Saved entries:
= = = = = = =

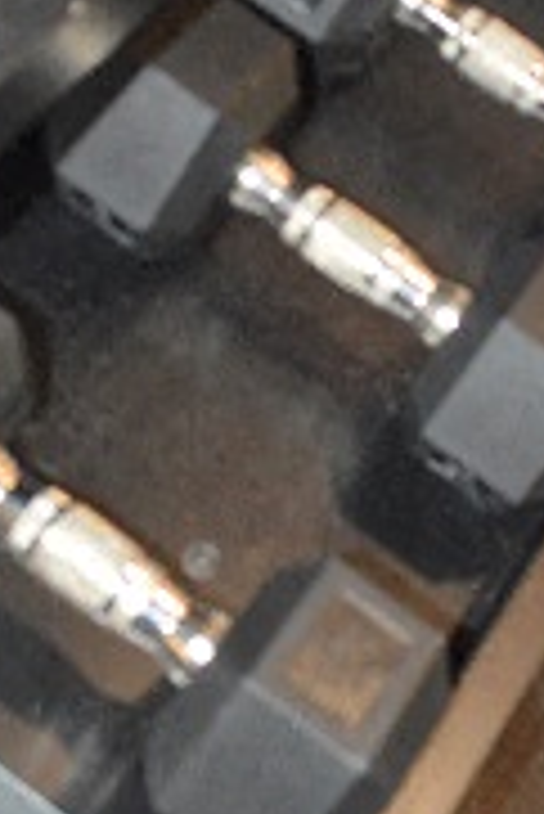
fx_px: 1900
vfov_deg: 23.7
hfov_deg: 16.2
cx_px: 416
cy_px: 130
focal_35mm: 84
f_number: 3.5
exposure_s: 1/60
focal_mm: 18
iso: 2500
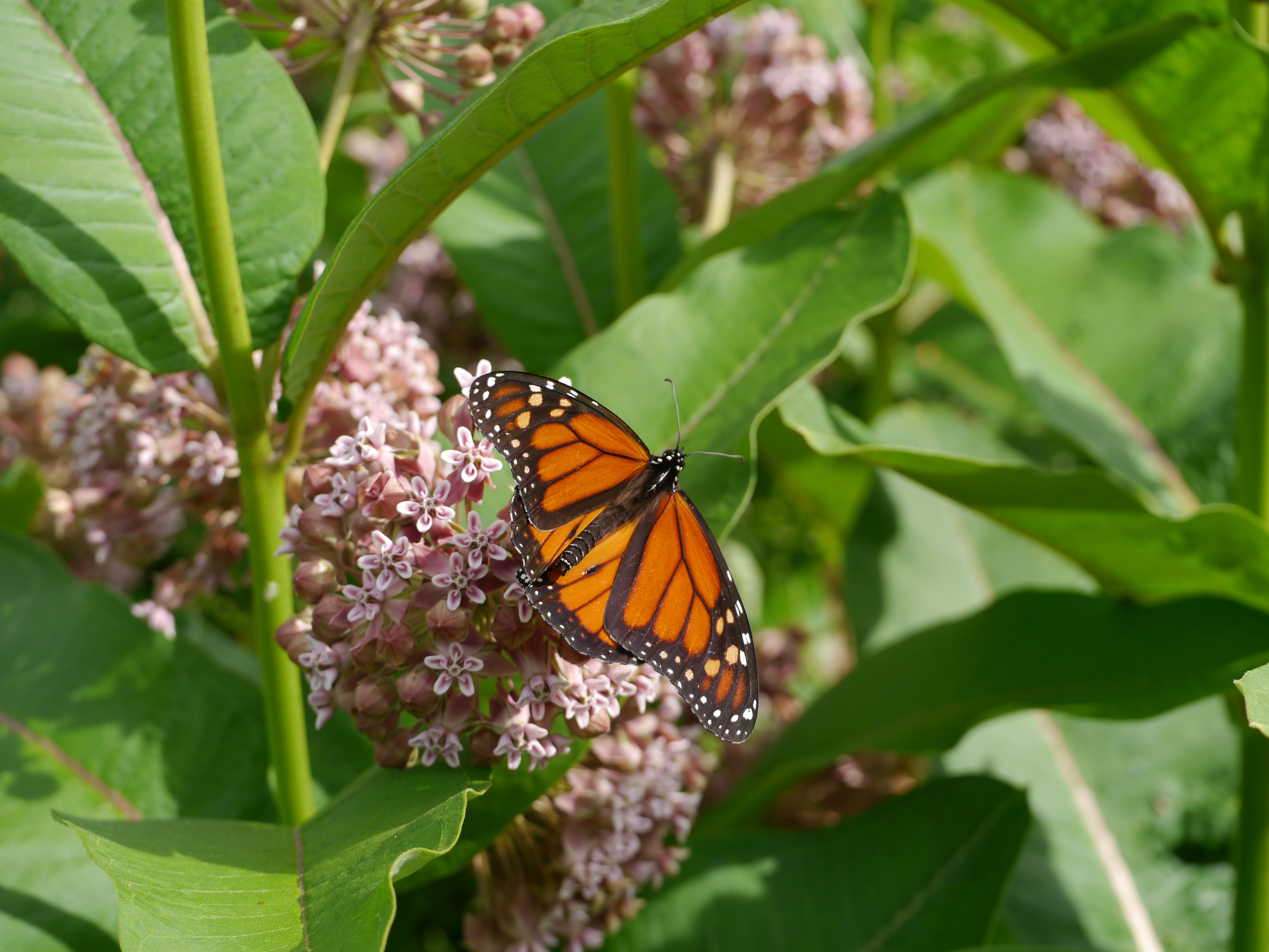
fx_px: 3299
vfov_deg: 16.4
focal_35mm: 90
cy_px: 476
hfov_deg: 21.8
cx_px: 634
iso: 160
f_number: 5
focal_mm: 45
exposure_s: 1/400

= = = = = = =

## AIM OF THE EXERCISE
Please transcribe exactly the line containing "focal_35mm: 90" and every line after it to the end of the data, and no other lines.

## YOUR RESPONSE
focal_35mm: 90
cy_px: 476
hfov_deg: 21.8
cx_px: 634
iso: 160
f_number: 5
focal_mm: 45
exposure_s: 1/400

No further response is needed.